▶ [DIRECTIONS FOR THIS TASK]: Print, in exact form, the lines below from the one containing "joints pressés" through the one containing "carballeiras de Zas.", and omit all others.

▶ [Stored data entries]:
++++++++

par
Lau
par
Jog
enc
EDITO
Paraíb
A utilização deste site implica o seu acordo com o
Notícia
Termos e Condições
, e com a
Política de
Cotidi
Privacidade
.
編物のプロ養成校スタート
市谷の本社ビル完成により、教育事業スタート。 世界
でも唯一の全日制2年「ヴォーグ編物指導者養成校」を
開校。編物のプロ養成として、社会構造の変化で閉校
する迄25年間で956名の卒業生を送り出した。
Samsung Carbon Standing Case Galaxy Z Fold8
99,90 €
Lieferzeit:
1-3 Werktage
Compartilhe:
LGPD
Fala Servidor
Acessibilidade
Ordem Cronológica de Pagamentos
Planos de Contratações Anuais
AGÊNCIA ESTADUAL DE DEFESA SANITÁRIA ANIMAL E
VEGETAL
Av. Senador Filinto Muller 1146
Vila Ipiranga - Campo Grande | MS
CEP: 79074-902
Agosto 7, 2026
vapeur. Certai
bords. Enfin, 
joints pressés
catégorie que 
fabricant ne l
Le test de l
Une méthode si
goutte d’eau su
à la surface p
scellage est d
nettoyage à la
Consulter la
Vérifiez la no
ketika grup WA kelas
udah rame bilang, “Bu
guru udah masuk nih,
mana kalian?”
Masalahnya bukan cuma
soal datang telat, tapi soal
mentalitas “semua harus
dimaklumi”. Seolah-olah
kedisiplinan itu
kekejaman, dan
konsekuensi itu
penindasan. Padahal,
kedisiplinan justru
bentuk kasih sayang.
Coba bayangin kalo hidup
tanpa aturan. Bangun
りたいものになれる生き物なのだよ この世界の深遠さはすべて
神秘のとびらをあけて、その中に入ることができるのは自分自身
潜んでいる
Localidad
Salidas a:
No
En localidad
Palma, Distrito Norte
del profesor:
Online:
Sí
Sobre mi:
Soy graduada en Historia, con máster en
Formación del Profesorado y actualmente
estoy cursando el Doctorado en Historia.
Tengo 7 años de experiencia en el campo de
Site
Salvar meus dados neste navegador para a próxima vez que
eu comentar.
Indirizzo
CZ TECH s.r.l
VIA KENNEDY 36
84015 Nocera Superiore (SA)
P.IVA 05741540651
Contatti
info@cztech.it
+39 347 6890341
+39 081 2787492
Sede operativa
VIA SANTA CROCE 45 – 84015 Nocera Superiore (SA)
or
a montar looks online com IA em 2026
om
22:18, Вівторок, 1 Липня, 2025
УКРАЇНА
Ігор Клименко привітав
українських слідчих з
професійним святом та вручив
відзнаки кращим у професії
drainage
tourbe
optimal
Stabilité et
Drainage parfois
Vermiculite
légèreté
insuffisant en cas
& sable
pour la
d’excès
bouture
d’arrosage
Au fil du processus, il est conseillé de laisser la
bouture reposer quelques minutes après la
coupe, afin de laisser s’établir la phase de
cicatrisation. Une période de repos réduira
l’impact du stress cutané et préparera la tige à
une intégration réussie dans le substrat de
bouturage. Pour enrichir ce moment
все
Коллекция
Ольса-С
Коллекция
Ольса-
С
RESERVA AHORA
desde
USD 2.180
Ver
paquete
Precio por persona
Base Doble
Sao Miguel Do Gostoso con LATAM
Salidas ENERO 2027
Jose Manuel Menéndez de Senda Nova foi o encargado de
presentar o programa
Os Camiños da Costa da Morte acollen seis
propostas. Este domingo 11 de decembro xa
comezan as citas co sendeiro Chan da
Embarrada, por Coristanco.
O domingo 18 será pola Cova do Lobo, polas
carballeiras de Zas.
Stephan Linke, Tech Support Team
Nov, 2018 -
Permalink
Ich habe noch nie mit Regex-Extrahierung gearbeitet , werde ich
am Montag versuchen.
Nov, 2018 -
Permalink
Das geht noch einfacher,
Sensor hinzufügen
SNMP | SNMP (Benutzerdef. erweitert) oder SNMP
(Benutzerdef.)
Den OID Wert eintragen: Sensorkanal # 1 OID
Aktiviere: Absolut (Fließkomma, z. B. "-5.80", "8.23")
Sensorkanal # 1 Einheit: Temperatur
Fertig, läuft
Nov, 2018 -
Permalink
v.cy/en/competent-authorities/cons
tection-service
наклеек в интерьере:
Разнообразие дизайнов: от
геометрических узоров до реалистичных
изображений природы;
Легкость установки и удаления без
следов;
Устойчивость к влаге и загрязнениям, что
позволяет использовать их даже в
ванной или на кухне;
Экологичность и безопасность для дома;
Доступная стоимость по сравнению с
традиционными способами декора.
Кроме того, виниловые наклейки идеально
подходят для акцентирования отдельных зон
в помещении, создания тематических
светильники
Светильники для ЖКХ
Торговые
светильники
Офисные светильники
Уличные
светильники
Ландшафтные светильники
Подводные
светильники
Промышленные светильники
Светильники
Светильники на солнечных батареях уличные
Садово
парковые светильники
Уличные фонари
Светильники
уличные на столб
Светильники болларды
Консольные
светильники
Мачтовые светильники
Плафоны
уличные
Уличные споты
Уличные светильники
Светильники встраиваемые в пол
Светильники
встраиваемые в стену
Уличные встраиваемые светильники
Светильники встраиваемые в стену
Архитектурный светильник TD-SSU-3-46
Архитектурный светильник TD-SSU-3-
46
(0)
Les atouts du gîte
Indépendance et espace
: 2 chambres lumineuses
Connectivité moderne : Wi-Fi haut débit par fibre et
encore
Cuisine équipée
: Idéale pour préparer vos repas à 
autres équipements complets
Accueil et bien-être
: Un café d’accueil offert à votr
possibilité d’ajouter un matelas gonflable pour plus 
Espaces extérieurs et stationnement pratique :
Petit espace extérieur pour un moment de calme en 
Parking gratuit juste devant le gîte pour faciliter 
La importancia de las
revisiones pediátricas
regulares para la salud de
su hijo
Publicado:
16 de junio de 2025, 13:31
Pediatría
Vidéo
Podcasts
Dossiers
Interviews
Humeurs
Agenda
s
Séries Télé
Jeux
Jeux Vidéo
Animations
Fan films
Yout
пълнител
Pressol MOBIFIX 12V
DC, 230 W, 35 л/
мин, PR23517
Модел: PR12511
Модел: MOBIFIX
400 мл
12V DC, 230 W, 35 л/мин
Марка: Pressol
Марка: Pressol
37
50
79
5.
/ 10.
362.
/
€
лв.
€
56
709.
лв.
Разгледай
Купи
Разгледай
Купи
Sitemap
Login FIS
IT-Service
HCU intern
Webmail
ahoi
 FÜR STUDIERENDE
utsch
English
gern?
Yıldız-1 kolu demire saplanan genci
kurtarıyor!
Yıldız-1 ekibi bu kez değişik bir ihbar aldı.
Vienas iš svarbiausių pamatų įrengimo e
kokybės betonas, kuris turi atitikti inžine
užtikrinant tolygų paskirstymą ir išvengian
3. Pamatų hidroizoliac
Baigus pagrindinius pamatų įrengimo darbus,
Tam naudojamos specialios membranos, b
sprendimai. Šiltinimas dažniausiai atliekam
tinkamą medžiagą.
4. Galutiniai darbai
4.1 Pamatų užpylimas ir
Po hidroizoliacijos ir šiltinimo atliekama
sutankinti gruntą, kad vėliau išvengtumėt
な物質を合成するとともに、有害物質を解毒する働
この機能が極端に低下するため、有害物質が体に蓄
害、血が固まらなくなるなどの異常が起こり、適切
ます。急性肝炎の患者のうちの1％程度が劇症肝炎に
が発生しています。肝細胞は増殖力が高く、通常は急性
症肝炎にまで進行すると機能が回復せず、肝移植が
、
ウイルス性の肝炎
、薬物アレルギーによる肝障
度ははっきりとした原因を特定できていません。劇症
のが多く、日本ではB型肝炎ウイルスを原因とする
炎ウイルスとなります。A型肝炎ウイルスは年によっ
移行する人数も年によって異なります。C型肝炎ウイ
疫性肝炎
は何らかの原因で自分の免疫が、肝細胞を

++++++++

▶ [WORKED SOLUTION]:
joints pressés
catégorie que 
fabricant ne l
Le test de l
Une méthode si
goutte d’eau su
à la surface p
scellage est d
nettoyage à la
Consulter la
Vérifiez la no
ketika grup WA kelas
udah rame bilang, “Bu
guru udah masuk nih,
mana kalian?”
Masalahnya bukan cuma
soal datang telat, tapi soal
mentalitas “semua harus
dimaklumi”. Seolah-olah
kedisiplinan itu
kekejaman, dan
konsekuensi itu
penindasan. Padahal,
kedisiplinan justru
bentuk kasih sayang.
Coba bayangin kalo hidup
tanpa aturan. Bangun
りたいものになれる生き物なのだよ この世界の深遠さはすべて
神秘のとびらをあけて、その中に入ることができるのは自分自身
潜んでいる
Localidad
Salidas a:
No
En localidad
Palma, Distrito Norte
del profesor:
Online:
Sí
Sobre mi:
Soy graduada en Historia, con máster en
Formación del Profesorado y actualmente
estoy cursando el Doctorado en Historia.
Tengo 7 años de experiencia en el campo de
Site
Salvar meus dados neste navegador para a próxima vez que
eu comentar.
Indirizzo
CZ TECH s.r.l
VIA KENNEDY 36
84015 Nocera Superiore (SA)
P.IVA 05741540651
Contatti
info@cztech.it
+39 347 6890341
+39 081 2787492
Sede operativa
VIA SANTA CROCE 45 – 84015 Nocera Superiore (SA)
or
a montar looks online com IA em 2026
om
22:18, Вівторок, 1 Липня, 2025
УКРАЇНА
Ігор Клименко привітав
українських слідчих з
професійним святом та вручив
відзнаки кращим у професії
drainage
tourbe
optimal
Stabilité et
Drainage parfois
Vermiculite
légèreté
insuffisant en cas
& sable
pour la
d’excès
bouture
d’arrosage
Au fil du processus, il est conseillé de laisser la
bouture reposer quelques minutes après la
coupe, afin de laisser s’établir la phase de
cicatrisation. Une période de repos réduira
l’impact du stress cutané et préparera la tige à
une intégration réussie dans le substrat de
bouturage. Pour enrichir ce moment
все
Коллекция
Ольса-С
Коллекция
Ольса-
С
RESERVA AHORA
desde
USD 2.180
Ver
paquete
Precio por persona
Base Doble
Sao Miguel Do Gostoso con LATAM
Salidas ENERO 2027
Jose Manuel Menéndez de Senda Nova foi o encargado de
presentar o programa
Os Camiños da Costa da Morte acollen seis
propostas. Este domingo 11 de decembro xa
comezan as citas co sendeiro Chan da
Embarrada, por Coristanco.
O domingo 18 será pola Cova do Lobo, polas
carballeiras de Zas.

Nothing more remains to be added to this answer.